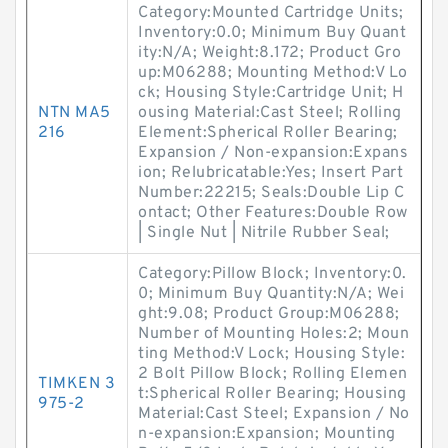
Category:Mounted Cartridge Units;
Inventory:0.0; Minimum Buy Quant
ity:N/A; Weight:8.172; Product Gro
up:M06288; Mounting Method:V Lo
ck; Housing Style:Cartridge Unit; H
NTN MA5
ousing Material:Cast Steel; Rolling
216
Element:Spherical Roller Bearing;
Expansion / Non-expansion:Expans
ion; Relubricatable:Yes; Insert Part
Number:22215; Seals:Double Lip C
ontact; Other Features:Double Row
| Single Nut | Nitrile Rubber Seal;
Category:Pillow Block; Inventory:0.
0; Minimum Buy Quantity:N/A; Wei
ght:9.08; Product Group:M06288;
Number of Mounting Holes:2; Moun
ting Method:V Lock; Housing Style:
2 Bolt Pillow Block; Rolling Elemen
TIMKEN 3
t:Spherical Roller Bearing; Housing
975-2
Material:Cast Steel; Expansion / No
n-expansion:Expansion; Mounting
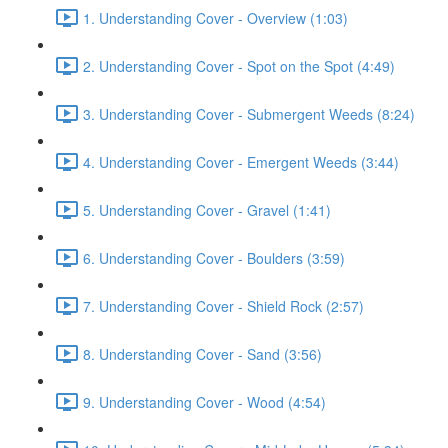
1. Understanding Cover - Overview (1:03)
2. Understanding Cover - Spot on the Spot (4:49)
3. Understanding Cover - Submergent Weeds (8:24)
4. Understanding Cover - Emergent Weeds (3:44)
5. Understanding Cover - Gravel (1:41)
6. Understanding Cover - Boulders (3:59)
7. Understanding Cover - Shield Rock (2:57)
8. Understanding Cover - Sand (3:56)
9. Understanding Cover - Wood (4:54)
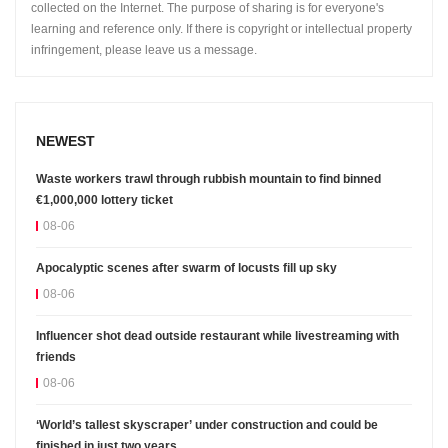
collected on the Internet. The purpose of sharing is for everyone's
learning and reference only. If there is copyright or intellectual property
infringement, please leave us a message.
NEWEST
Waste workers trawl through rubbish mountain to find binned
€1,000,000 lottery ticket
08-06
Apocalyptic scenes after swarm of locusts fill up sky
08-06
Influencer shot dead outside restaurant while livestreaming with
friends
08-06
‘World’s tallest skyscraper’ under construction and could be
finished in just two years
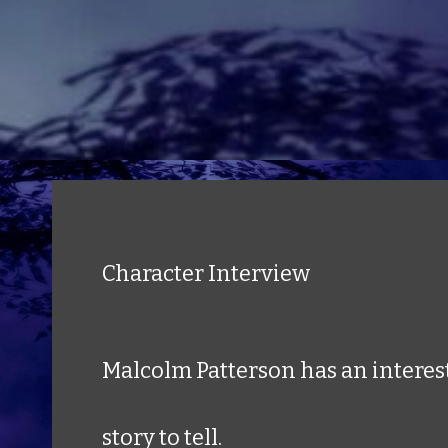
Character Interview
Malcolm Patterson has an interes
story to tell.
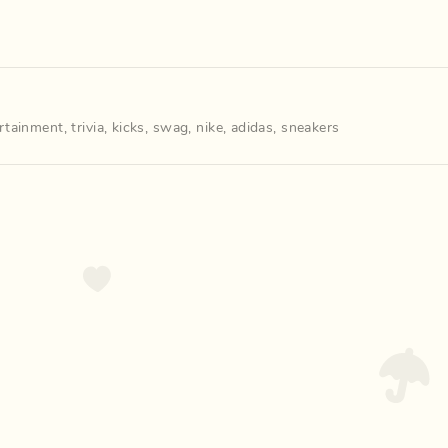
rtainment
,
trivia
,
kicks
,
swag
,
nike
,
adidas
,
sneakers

# Problem details
Transcribe each record exactly as it stands, setting aside any pictures.

# Worked solution
Category:Mounted Cartridge Units;
Inventory:0.0; Minimum Buy Quant
ity:N/A; Weight:8.172; Product Gro
up:M06288; Mounting Method:V Lo
ck; Housing Style:Cartridge Unit; H
NTN MA5
ousing Material:Cast Steel; Rolling
216
Element:Spherical Roller Bearing;
Expansion / Non-expansion:Expans
ion; Relubricatable:Yes; Insert Part
Number:22215; Seals:Double Lip C
ontact; Other Features:Double Row
| Single Nut | Nitrile Rubber Seal;
Category:Pillow Block; Inventory:0.
0; Minimum Buy Quantity:N/A; Wei
ght:9.08; Product Group:M06288;
Number of Mounting Holes:2; Moun
ting Method:V Lock; Housing Style:
2 Bolt Pillow Block; Rolling Elemen
TIMKEN 3
t:Spherical Roller Bearing; Housing
975-2
Material:Cast Steel; Expansion / No
n-expansion:Expansion; Mounting
1. Understanding Cover - Overview (1:03)
2. Understanding Cover - Spot on the Spot (4:49)
3. Understanding Cover - Submergent Weeds (8:24)
4. Understanding Cover - Emergent Weeds (3:44)
5. Understanding Cover - Gravel (1:41)
6. Understanding Cover - Boulders (3:59)
7. Understanding Cover - Shield Rock (2:57)
8. Understanding Cover - Sand (3:56)
9. Understanding Cover - Wood (4:54)
collected on the Internet. The purpose of sharing is for everyone's
learning and reference only. If there is copyright or intellectual property
infringement, please leave us a message.
NEWEST
Waste workers trawl through rubbish mountain to find binned
€1,000,000 lottery ticket
08-06
Apocalyptic scenes after swarm of locusts fill up sky
08-06
Influencer shot dead outside restaurant while livestreaming with
friends
08-06
‘World’s tallest skyscraper’ under construction and could be
finished in just two years
Character Interview
Malcolm Patterson has an interes
story to tell.
rtainment
,
trivia
,
kicks
,
swag
,
nike
,
adidas
,
sneakers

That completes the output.